**Page text:**
+++

We have covered their skies with fighter jets, soaring like the angels from hell and scattering random death. What hope are you talking about? We destroyed any chance for moderation and mutual life the moment we plundered their land while sitting with them at the negotiation table. We may have spoken of peace, but we were robbing them blind. They wanted the land given to them by international law, and we spoke in the name of Jehovah.

Who are the secular people of Gaza supposed to turn to, when we trample on international law, and when the rest of the enlightened world ignores their cry? When enlightenment fails and moderation is seen as a weakness, religious fanaticism gives a sense of empowerment. Maybe, if you think about the mental situation of the people under siege in Masada, you could get a better sense of what’s happening in Gaza.

The seculars in Gaza find it hard to speak against Hamas when their ghetto is being bombarded all day and all night. You would probably say that 'we would not need to shell them if they held their fire,' but they fire because they are fighting for more that the right to live in the prison called Gaza. They are fighting for the right to live as free citizens in an independent country – just as we do.

"I know that deep in your hearts YOU WISH for the demise of this beast called Hamas who has terrorized and murdered you, who has turned Gaza into a trash heap of poverty, disease and misery," you write. But Hamas is not the monster, my dear Achinoam. It is the monster's son.

The Israeli occupation is the monster. It and only it is responsible for the poverty and the sickness and the horror. We were so frightened of their secular leadership, which undermined our fantasy of the Land of Israel, that we chose to fund and support Hamas, hoping that by a policy of divide and conquer were could go on with the occupation forever; but when the tables have turned, you choose to blame the effect instead of the cause.

+++

**Tasks:**
**A)** Answer these questions from the passage about Gaza:
(i) What does the passage call the monster?
(ii) People under siege in which place does the passage suggest thinking about to understand Gaza better?
(iii) What does the passage call Gaza when it says people are fighting for more than the right to live there?
**B)** Decide whether each statement agrees with the passage about Gaza, and quote the words that settle it:
(i) The passage calls Hamas the monster.
(ii) The seculars in Gaza find it hard to speak against Hamas while Gaza is being bombarded.
(iii) The passage says religious fanaticism gives a sense of empowerment when moderation is seen as a weakness.
**C)** Carry on the passage about Gaza from its last sentence.

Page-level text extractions
+++

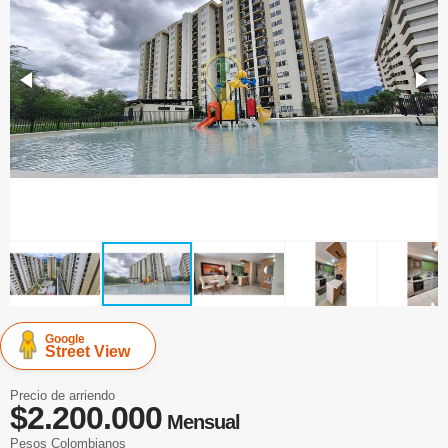
Google
Street View
Precio de arriendo
$2.200.000
Mensual
Pesos Colombianos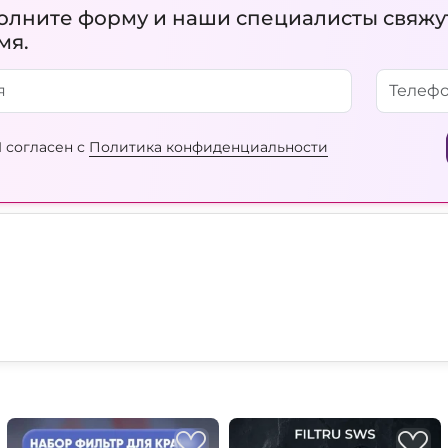
олните форму и наши специалисты свяжу
мя.
 согласен с
Политика конфиденциальности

+++

**Answer list:**
**A)**
(i) The Israeli occupation.
(ii) Masada.
(iii) The prison called Gaza.

**B)**
(i) No: "But Hamas is not the monster, my dear Achinoam. It is the monster's son."
(ii) Yes: "The seculars in Gaza find it hard to speak against Hamas when their ghetto is being bombarded all day and all night."
(iii) Yes: "When enlightenment fails and moderation is seen as a weakness, religious fanaticism gives a sense of empowerment."

**C)**
You write, "I can only wish for you that Israel will do the job we all know needs to be done, and finally RID YOU of this cancer, this virus, this monster called fanaticism, today, called Hamas. And that these killers will find what little compassion may still exist in their hearts and STOP using you and your children as human shields for their cowardice and crimes." It is the same as if your Palestinian sister would write: "Let us hope that Hamas does the job for you, and rids you of the Jewish Right."

So maybe, instead of ordering around a people whose every glimmer of hope we have surgically eliminated, you could help your brothers and sisters in Palestine rid themselves of the occupation, oppression and the arrogant colonialism inflicted by your country. Only then can you urge them to fight democratically and return Palestine to the mental state it was in before we pushed it into the corner of the wall that we built.

And if your brethren in Palestine choose Hamas, you have to respect their choice, just as the world's nations respected Israel when it chose the murderous (Ariel) Sharon. Hamas is theirs to fight, just like you fought him. That is what democracy is about. Only then can you and your brethren in both Palestine and Israel share – as equals – the joy of the land, the sky and the music; only then can we fight for equality together, for every man and woman living living in our holy land. Amen.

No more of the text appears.